TASK BRIEF: The answer should hold exactly the lines of the entries below from the one containing "middle dip: (661, 516)" through the last line, both included.
##############################
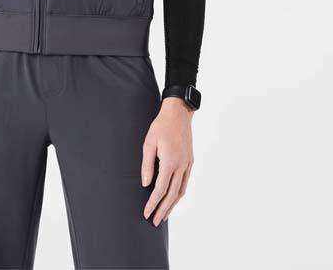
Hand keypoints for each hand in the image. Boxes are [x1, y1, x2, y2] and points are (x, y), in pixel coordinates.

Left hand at [141, 97, 193, 225]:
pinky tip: (173, 198)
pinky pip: (185, 182)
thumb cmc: (161, 126)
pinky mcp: (190, 161)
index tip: (146, 213)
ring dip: (172, 205)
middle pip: (172, 195)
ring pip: (181, 191)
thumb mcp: (149, 143)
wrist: (179, 113)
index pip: (161, 189)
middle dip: (163, 210)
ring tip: (164, 215)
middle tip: (155, 222)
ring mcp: (188, 164)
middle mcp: (181, 166)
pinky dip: (179, 194)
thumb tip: (145, 184)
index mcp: (170, 162)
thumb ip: (147, 165)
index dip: (153, 203)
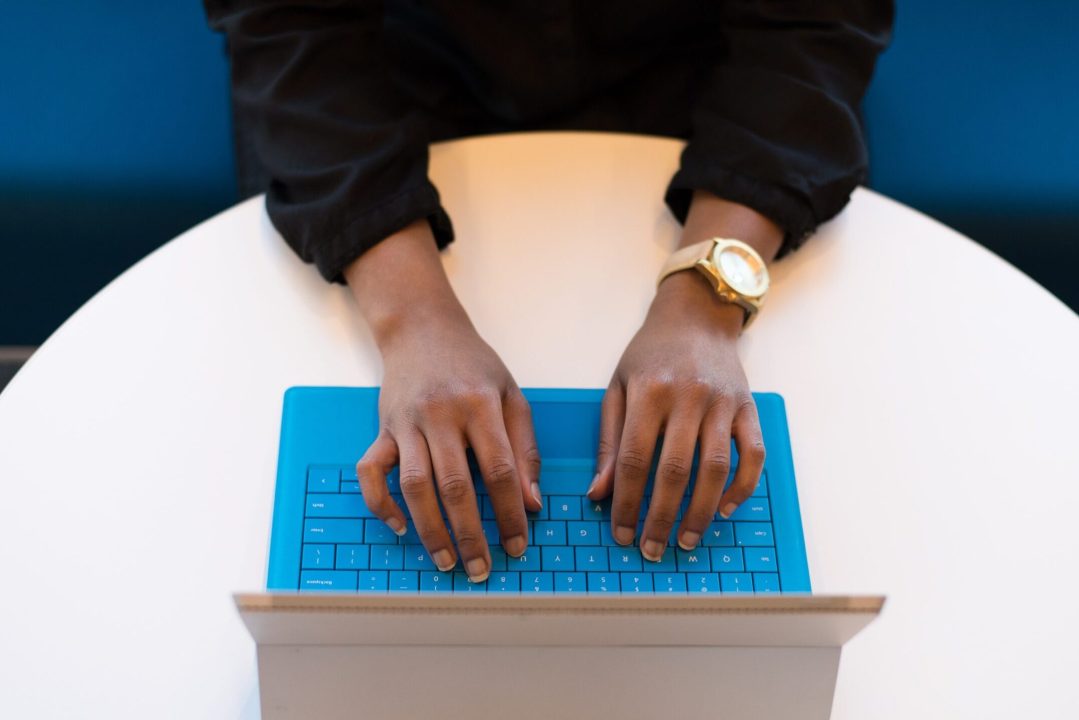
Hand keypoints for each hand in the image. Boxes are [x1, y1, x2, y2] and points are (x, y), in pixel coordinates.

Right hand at [344, 222, 541, 581]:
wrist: (422, 327)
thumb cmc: (472, 364)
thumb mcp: (511, 395)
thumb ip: (525, 448)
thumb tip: (531, 503)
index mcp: (481, 405)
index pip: (500, 470)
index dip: (510, 512)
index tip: (517, 544)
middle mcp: (441, 415)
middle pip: (455, 485)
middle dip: (470, 533)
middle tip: (482, 568)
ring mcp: (406, 423)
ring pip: (415, 485)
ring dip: (430, 529)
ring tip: (446, 561)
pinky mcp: (382, 428)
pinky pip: (371, 471)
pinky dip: (381, 503)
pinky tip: (399, 527)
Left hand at [587, 191, 780, 560]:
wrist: (697, 315)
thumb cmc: (651, 354)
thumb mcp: (618, 387)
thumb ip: (608, 440)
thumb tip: (598, 493)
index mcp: (648, 392)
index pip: (635, 459)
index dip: (627, 502)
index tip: (621, 533)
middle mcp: (688, 398)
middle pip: (675, 471)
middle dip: (661, 516)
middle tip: (652, 549)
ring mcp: (723, 403)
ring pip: (716, 469)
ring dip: (702, 511)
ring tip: (686, 539)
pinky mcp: (748, 408)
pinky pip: (752, 455)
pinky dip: (743, 486)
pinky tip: (726, 509)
##############################
RESULT FOR THIS EXERCISE:
middle dip: (661, 516)
middle tip: (652, 549)
ring mcp: (723, 403)
ring pip: (716, 469)
ring dip: (702, 511)
ring tip: (686, 539)
pinky mcp: (748, 408)
pinky pip: (752, 455)
pinky dip: (743, 486)
pinky tip: (726, 509)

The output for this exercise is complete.